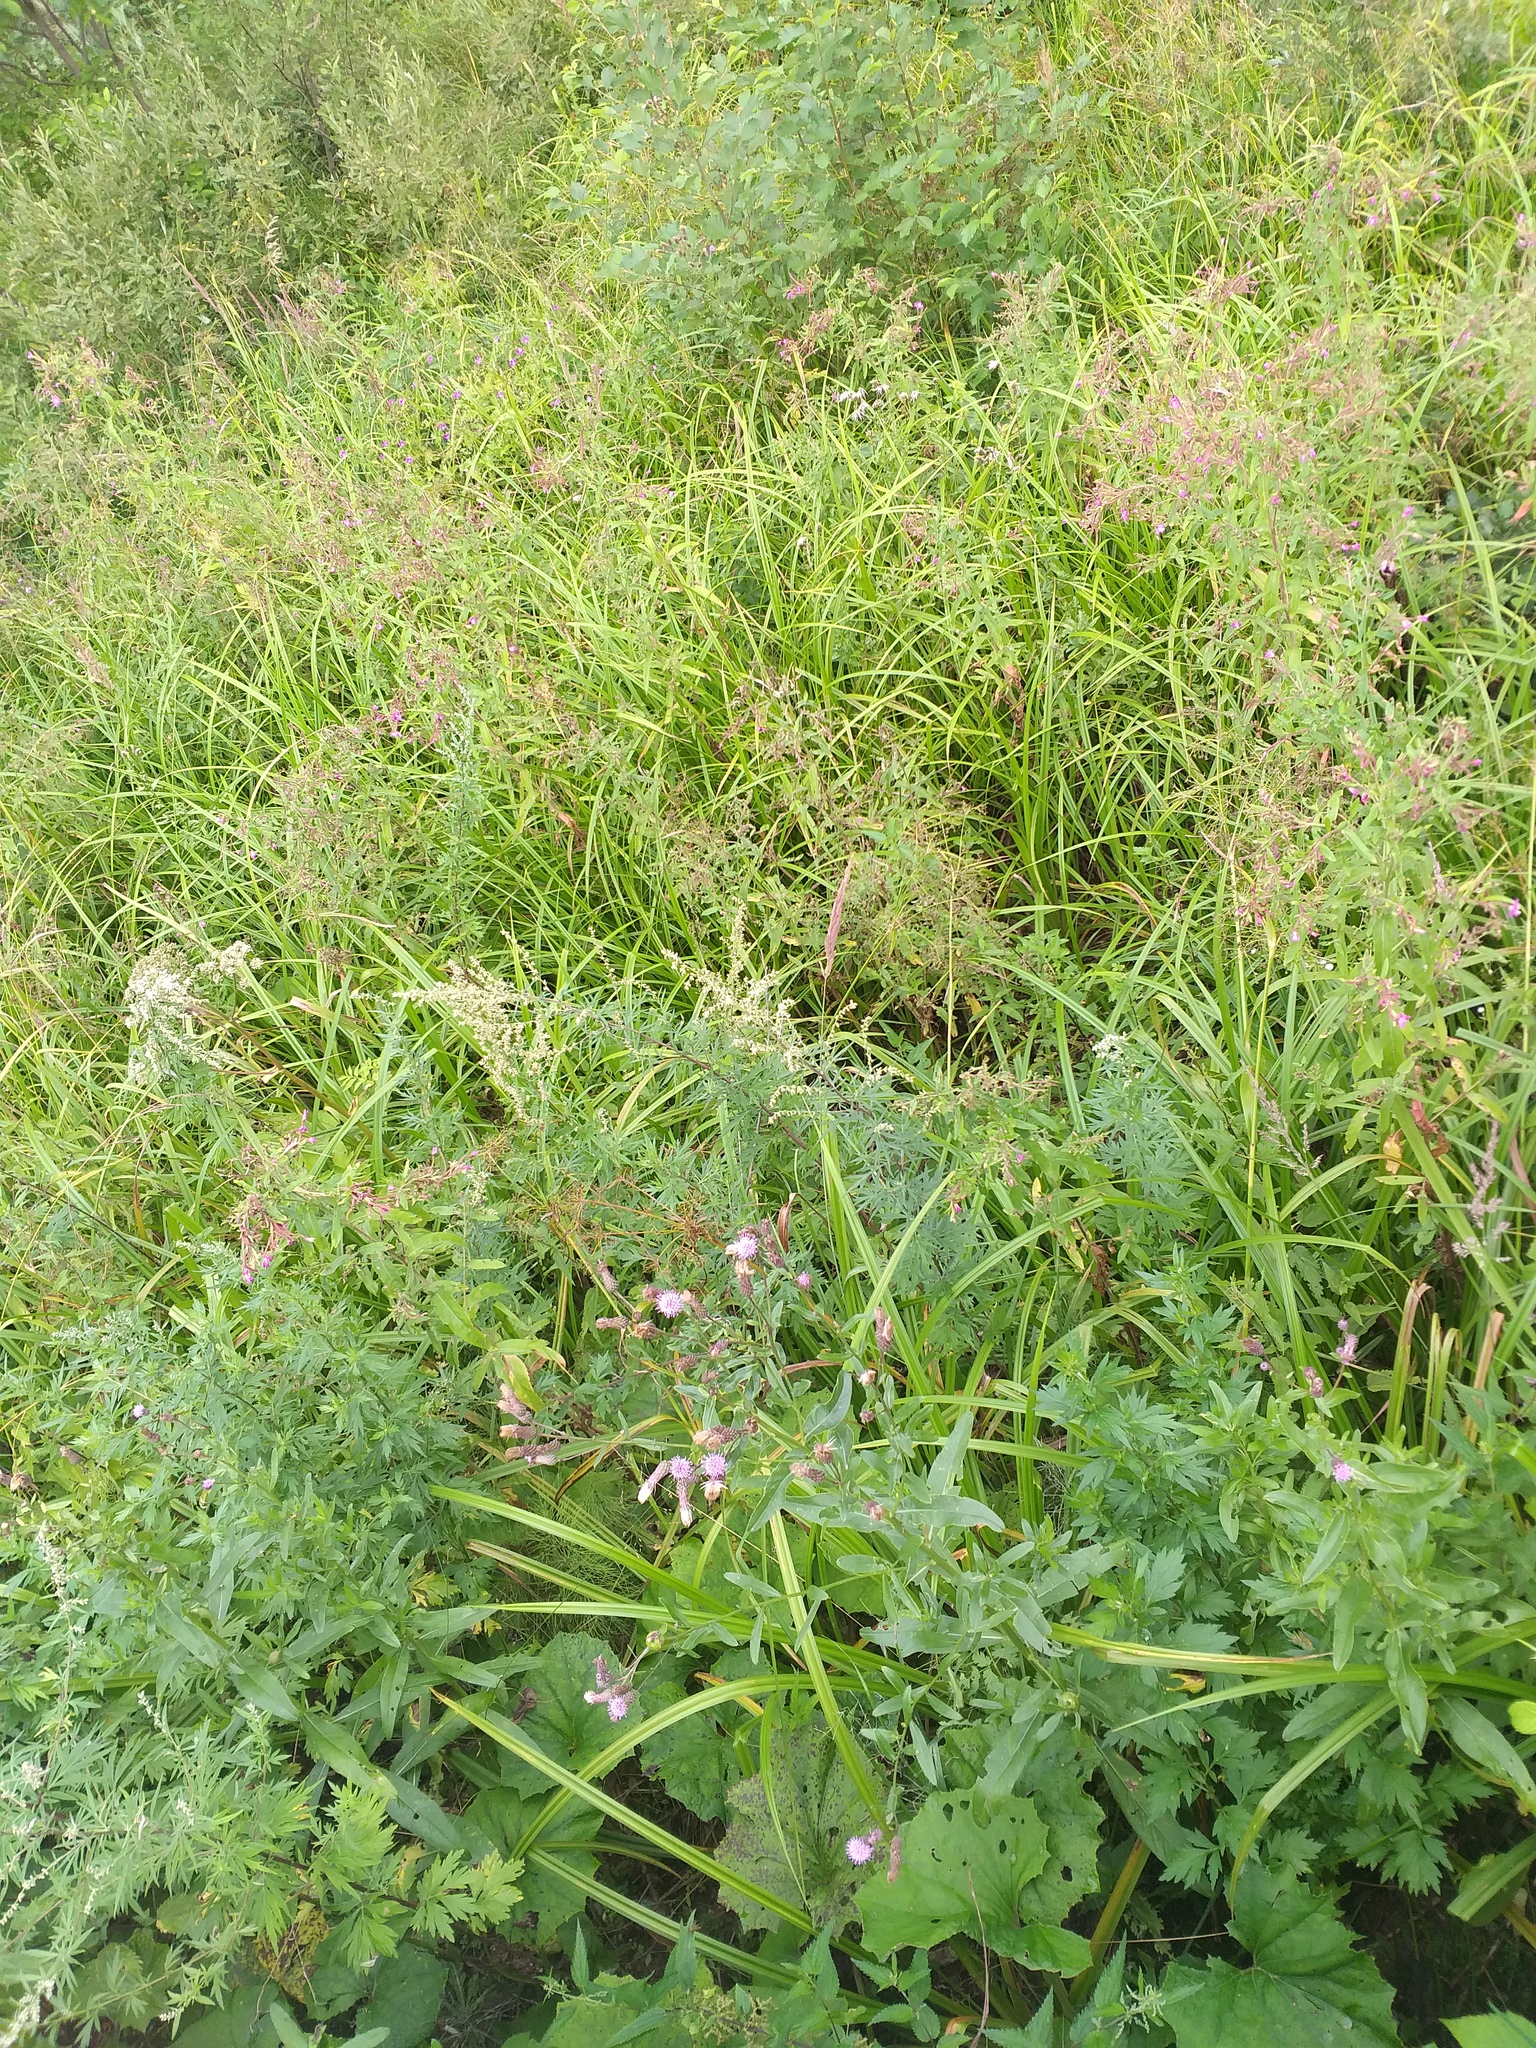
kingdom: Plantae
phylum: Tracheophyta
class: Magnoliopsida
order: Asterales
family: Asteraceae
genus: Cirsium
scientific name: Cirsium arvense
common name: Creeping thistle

===============

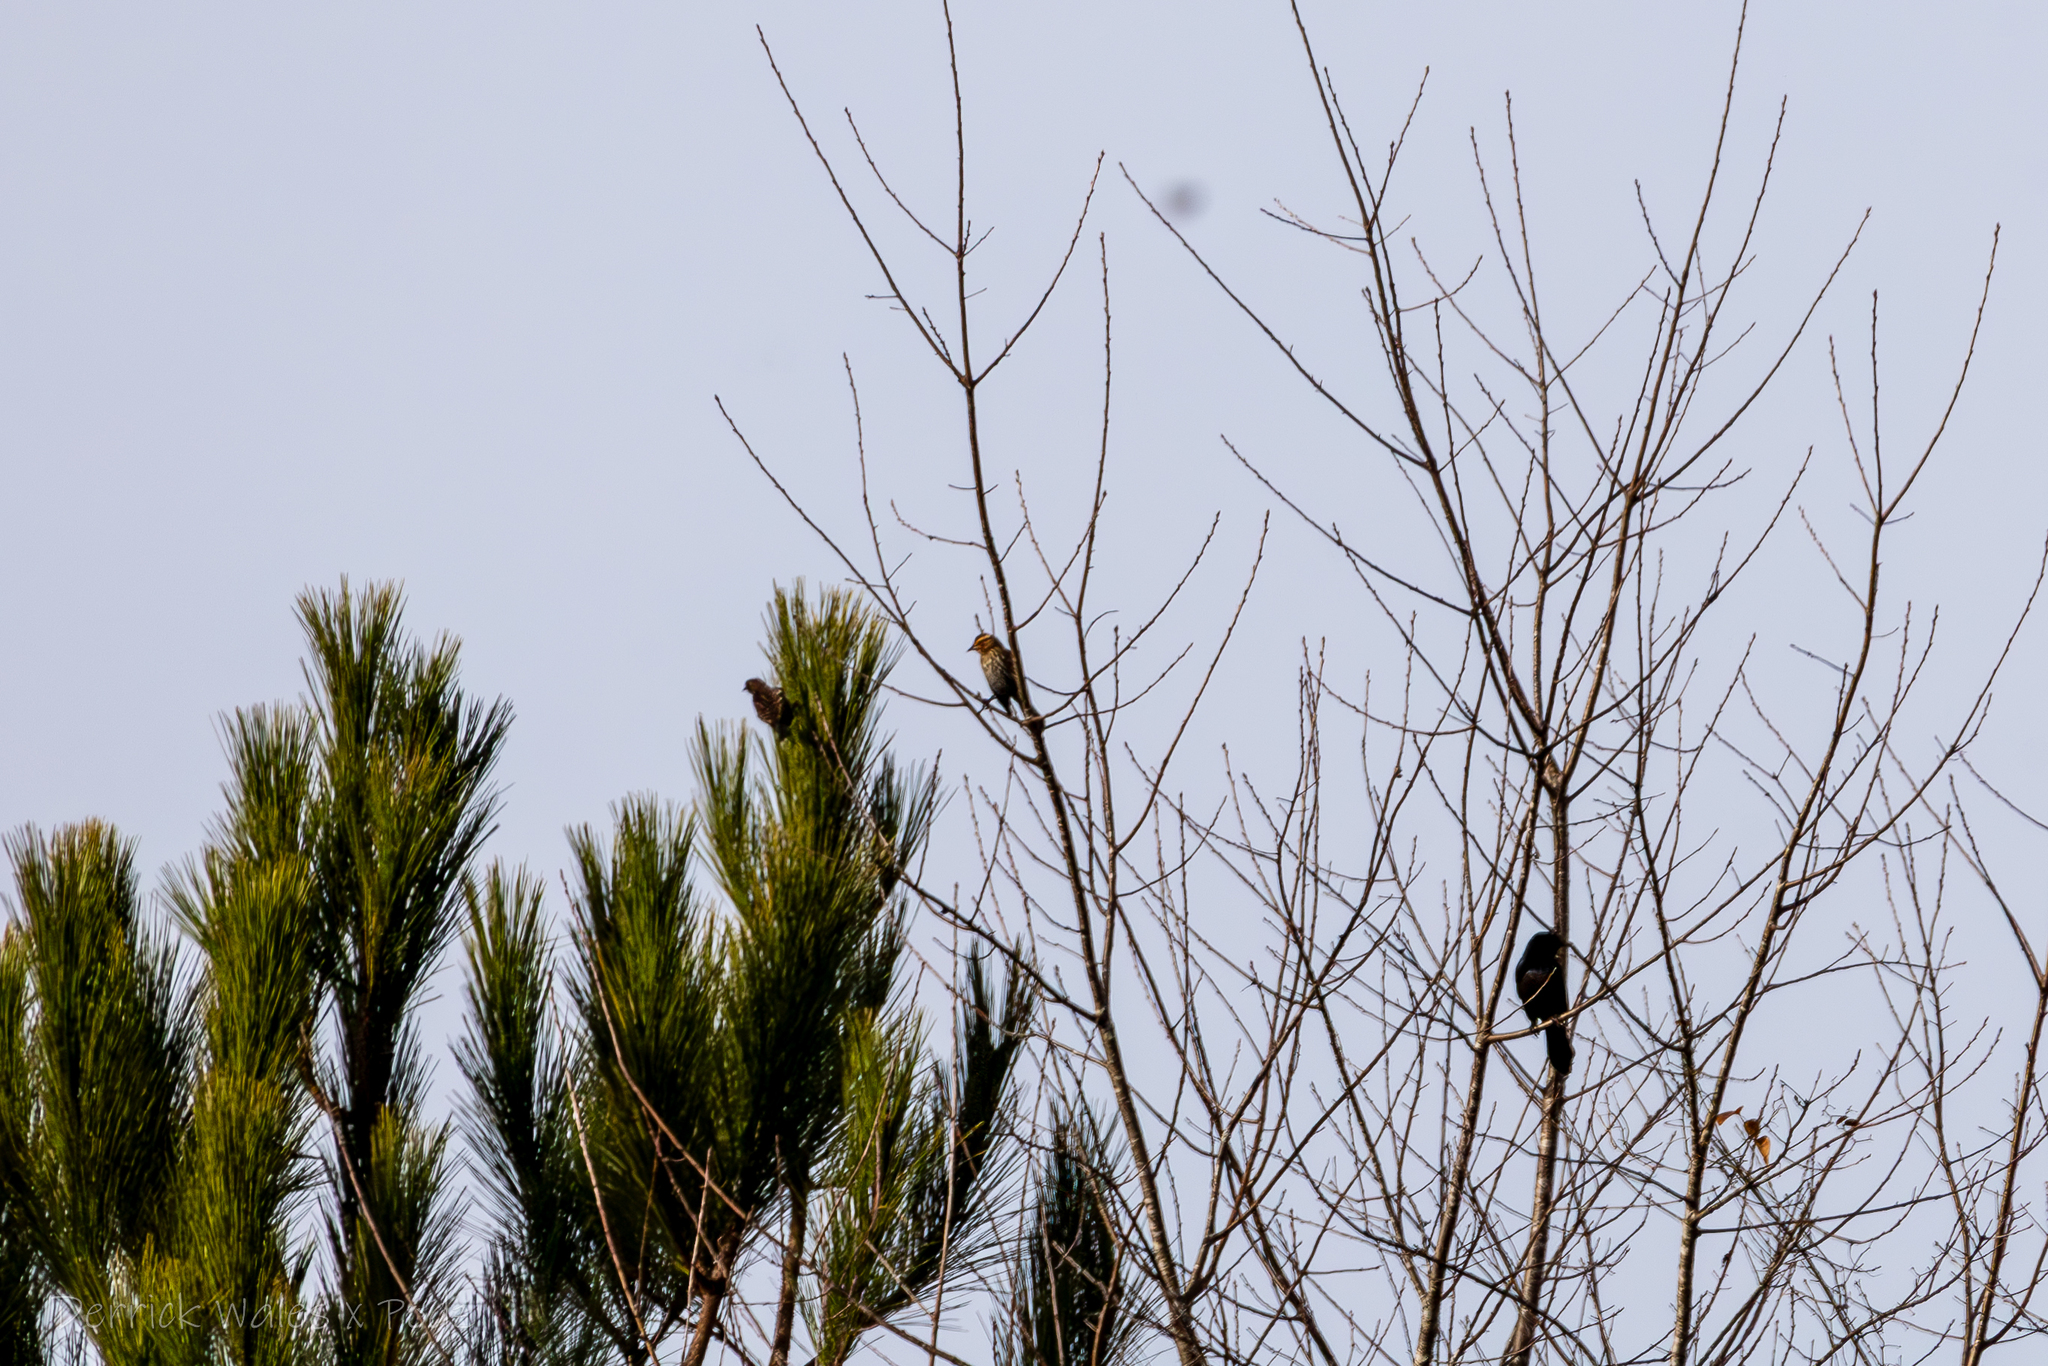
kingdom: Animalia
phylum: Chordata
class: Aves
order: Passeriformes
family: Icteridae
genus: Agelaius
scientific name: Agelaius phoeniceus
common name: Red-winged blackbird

===============

Please arrange the data from the line with "phylum: Chordata" up to and including the line with "common name: Red-winged blackbird" as a Markdown table with the columns Number and Entry, skipping any blank lines.

▶ [Exercise output]
| Number | Entry |
|---|---|
| 1 | phylum: Chordata |
| 2 | class: Aves |
| 3 | order: Passeriformes |
| 4 | family: Icteridae |
| 5 | genus: Agelaius |
| 6 | scientific name: Agelaius phoeniceus |
| 7 | common name: Red-winged blackbird |